I’m looking over carry trade implementation and I’m stuck on Sonia Alexis (BB type at bottom of page 139). They’re saying that you received fixed/pay floating in steeper marker and pay fixed/receive floating in the flatter marker to eliminate currency risk (top of page 139).
Halfway done on page 140, they say “in contrast, the NZD curve moves to relfect today’s implied forward rates the rate on the then 4.5 year swap will risk by 19 bps from 2.84 to 3.03, the resulting mark-to-market loss will exactly offset the carry accrual”
From exhibit 9, I can see tht the carry accrual is 122.5 bps. How does the 19 bps change result in offsetting this 122.5 bps? They give a footnote wit a duration of 4.2 and if you find the approximate price change using this we get:
delta price = 4.2 * .19 = 79.8 bps. This 79.8 bps is not offsetting the 122.5 bps though. Where’s the other 40 bps?
How does the resulting mark-to-market loss exactly offset the carry acrual then? From the passage it says:“the rate on the then 4.5 year swap will risk by 19 bps from 2.84% to 3.03%, the resulting mark-to-market loss will exactly offset the carry acrual”
Where are the numbers for this? I just want to understand where this offset is coming from? You mentioned that the 19 bps is from the 6-month NZD/5 year carry trade. Ok, but on the previous page, the accrual there is 44.5 bps for that pair. The 19 bps is not offsetting the 44.5. Again, i’m just confused and lost.
Have read lot of your posts and really like how you explain the questions.
For this one, tried to understand but not sure I got it right, can you help check my logic?
So , for 6-month NZD / 5-year NZD carry trade:
If the yield curve is stable, the total gain will be ~77.5bps, which equal to carry accrual 44.5bps plus the ride the yield curve capital gains 33bps (33bps derived from yield decreased from 2.92% to 2.76% )
If the yield curve reflect the implied forward rates (2.84% --> 3.03%, 19bps), the capital loss 79.8bps (= 19bps* Modified Duration 4.2 ~79.8bps) will more or less offset the gain 77.5bps, and the deal will be just breakeven.
Is this why the text book answer says " In contrast, if the NZD curve moves to reflect today’s implied forward rates, the rate on the then 4.5 year swap will rise by 19 bps from 2.84% to 3.03%, the resulting mark-to-market loss will exactly offset the carry accrual, and the Pay 6mo NZD/Receive 5yr NZD swap will just break even." ?
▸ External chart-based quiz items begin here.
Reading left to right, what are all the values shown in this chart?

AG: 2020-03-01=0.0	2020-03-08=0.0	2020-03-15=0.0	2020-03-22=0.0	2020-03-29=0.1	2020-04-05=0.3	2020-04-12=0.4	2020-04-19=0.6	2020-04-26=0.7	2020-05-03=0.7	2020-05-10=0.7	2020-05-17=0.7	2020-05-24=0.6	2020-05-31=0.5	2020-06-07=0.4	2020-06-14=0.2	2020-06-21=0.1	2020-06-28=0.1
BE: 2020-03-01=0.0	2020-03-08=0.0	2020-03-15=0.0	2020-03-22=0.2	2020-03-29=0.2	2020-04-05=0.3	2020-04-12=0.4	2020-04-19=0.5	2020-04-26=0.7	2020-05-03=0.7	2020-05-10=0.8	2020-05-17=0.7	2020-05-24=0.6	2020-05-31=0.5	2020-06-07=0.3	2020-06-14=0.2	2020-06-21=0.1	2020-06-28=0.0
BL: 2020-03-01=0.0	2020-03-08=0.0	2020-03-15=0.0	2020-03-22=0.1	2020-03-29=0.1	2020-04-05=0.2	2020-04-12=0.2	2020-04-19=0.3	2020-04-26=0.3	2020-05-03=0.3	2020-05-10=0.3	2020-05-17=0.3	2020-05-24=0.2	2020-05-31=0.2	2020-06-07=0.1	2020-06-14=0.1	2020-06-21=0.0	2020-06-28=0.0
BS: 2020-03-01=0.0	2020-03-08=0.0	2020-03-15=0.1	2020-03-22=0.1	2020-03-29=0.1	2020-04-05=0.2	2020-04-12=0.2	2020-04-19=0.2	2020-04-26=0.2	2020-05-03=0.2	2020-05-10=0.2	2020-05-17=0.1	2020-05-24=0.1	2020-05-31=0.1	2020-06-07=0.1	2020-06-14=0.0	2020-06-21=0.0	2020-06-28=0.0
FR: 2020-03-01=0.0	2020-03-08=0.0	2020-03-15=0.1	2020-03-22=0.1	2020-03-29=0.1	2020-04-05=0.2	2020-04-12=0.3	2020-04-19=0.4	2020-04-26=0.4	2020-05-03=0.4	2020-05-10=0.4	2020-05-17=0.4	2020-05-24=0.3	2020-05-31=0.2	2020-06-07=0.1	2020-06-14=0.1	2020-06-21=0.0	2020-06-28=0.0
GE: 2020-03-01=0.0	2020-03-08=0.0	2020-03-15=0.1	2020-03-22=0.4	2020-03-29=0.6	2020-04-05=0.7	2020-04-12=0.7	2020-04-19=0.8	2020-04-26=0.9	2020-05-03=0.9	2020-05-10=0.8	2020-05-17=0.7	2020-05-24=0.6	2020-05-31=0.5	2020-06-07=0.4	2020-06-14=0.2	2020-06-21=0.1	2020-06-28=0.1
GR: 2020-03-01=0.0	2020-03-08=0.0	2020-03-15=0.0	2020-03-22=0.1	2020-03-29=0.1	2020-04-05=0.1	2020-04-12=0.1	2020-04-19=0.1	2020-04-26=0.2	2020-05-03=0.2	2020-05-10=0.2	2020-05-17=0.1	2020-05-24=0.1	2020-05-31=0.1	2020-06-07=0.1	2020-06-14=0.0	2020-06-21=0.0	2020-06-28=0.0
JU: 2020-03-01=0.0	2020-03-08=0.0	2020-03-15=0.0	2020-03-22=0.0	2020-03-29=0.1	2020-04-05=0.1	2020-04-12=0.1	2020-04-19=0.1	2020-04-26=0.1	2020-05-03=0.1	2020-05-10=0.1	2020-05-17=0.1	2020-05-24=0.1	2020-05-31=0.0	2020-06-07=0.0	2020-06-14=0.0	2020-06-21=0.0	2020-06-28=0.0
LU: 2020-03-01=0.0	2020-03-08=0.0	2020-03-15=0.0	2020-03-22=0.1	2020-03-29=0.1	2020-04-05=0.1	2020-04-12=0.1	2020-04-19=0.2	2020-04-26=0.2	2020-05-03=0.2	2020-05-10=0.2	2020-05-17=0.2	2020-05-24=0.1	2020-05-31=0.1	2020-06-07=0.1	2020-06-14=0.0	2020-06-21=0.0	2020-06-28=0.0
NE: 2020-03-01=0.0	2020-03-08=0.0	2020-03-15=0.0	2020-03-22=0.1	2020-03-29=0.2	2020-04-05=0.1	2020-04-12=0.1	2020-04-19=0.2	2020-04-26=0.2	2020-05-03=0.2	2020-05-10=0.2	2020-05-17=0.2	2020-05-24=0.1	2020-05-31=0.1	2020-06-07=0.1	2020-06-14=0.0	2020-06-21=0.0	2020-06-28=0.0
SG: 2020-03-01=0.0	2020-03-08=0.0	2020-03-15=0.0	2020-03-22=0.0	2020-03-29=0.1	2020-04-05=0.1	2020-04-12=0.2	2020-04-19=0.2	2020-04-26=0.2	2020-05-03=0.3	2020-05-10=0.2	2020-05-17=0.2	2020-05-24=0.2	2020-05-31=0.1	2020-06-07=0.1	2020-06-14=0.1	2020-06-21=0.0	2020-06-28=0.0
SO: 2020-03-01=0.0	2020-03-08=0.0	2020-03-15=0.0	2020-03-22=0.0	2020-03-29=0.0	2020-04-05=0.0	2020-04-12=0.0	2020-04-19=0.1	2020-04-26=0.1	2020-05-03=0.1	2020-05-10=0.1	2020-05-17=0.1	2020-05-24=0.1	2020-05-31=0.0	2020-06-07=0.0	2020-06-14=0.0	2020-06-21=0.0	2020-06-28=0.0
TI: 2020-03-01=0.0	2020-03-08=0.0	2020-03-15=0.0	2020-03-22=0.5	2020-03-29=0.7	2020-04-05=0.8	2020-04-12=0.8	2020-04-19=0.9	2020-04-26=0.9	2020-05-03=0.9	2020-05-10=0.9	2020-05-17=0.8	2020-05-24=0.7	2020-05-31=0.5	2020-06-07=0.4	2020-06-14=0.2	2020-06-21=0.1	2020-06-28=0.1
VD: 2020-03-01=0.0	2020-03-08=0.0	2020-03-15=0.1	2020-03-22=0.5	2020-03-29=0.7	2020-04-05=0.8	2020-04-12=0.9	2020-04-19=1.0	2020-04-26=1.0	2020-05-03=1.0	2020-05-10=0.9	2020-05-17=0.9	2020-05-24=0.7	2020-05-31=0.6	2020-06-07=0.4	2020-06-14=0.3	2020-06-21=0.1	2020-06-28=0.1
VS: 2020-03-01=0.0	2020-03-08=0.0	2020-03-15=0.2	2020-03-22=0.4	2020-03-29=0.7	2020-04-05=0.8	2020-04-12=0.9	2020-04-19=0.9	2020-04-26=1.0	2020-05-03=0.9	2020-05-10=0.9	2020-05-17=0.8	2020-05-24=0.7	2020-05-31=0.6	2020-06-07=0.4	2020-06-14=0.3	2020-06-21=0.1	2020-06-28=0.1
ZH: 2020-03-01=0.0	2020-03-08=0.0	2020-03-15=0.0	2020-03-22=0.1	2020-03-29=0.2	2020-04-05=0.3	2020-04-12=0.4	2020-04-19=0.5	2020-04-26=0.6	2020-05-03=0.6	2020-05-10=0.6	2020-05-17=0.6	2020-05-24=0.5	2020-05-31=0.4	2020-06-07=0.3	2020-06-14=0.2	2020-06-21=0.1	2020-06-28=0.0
Recall from Level II fixed income: if the yield curve evolves according to the implied forward rates, then the holding period return will be the same no matter what maturity bond you hold; if you hold the investment for 6 months, you’ll earn today’s 6-month spot rate if you buy a 6-month bond, a 1-year bond, or a 20-year bond. Thus, if you’re long one bond and short another, your net yield will be zero.